3Ways to manage generation gaps on your construction site

3Ways to Manage Generation Gaps on your construction site

We are in 2017 and there is no doubt that the generation we are living in is quite different from the generation our grandfathers used to, therefore the working style has to change due to evolution and technology.

However It’s no secret that what generation an employee is from dictates their work style and ethic. “Baby Boomers” – born 1945 -1963 – prefer detailed directions and guidance, striving to complete the task as quickly and efficientlyas possible as dictated at the outset. They work well in teams, value meetings and look for guidance when necessary.

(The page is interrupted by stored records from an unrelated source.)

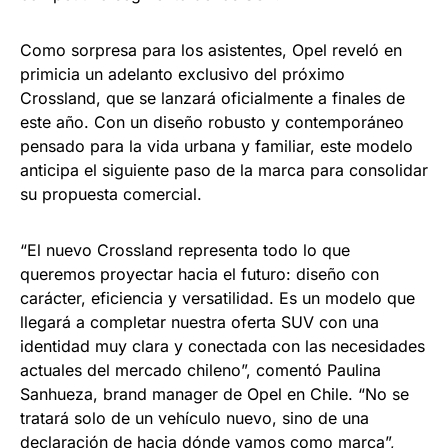
Como sorpresa para los asistentes, Opel reveló en
primicia un adelanto exclusivo del próximo
Crossland, que se lanzará oficialmente a finales de
este año. Con un diseño robusto y contemporáneo
pensado para la vida urbana y familiar, este modelo
anticipa el siguiente paso de la marca para consolidar
su propuesta comercial.
“El nuevo Crossland representa todo lo que
queremos proyectar hacia el futuro: diseño con
carácter, eficiencia y versatilidad. Es un modelo que
llegará a completar nuestra oferta SUV con una
identidad muy clara y conectada con las necesidades
actuales del mercado chileno”, comentó Paulina
Sanhueza, brand manager de Opel en Chile. “No se
tratará solo de un vehículo nuevo, sino de una
declaración de hacia dónde vamos como marca”,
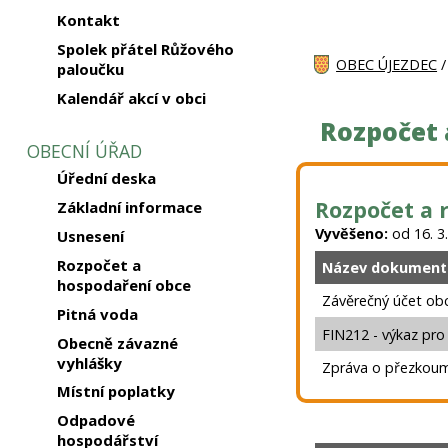
Kontakt
Spolek přátel Růžového
OBEC ÚJEZDEC
paloučku
Kalendář akcí v obci
Rozpočet 
OBECNÍ ÚŘAD
Úřední deska
Rozpočet a 
Základní informace
Vyvěšeno:
od 16. 3.
Usnesení
Rozpočet a
Název dokument
hospodaření obce
Závěrečný účet ob
Pitná voda
FIN212 - výkaz pr
Obecně závazné
vyhlášky
Zpráva o přezkoum
Místní poplatky
Odpadové
hospodářství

In contrast, many millennials – born since 1991 – believe that a task naturally evolves and changes along the working timeline and focus more on positive customer interaction and experience rather than expediency of completion. They tend to be more independent, working alone but collaborating on tasks where necessary.

Therefore as a manager you have to know how to deal with each of the age group if you have them at your construction site.
Here are some actionable tips that can help you create a healthy work environment by eliminating generation gaps:

1. Develop a Mentorship program
At your work place ensure that you should ensure that you have a mentorship prgramme in that the different generations can learn a lot from each other. Older generations have been working at their jobs for some time, and there’s something that real-world experience in any industry teaches you that no amount of time in a classroom will impart.

2. Utilise Appropriate Leadership Styles
Different generations have different ideas of what a leader should be. For anyone managing a multi-generational team, a one-size-fits-all approach to leadership will not work. Tailor your management style as appropriate for each staff member’s individual skills, personality and work ethic.

3. Communication is Key
Communication is important no matter what, but in a multi-generational team this goes double. Open and clear communication prevents details getting lost in translation, avoiding potential conflict between staff members.

This is applicable both in the abstract and the physical. Cubicles and solo offices are great for when someone needs no distractions, but they hinder communication and co-operation. Moving to an open plan layout opens up lines of communications, as well as allowing every staff member to see that every other staff member is pulling their own weight, avoiding potential resentment building up.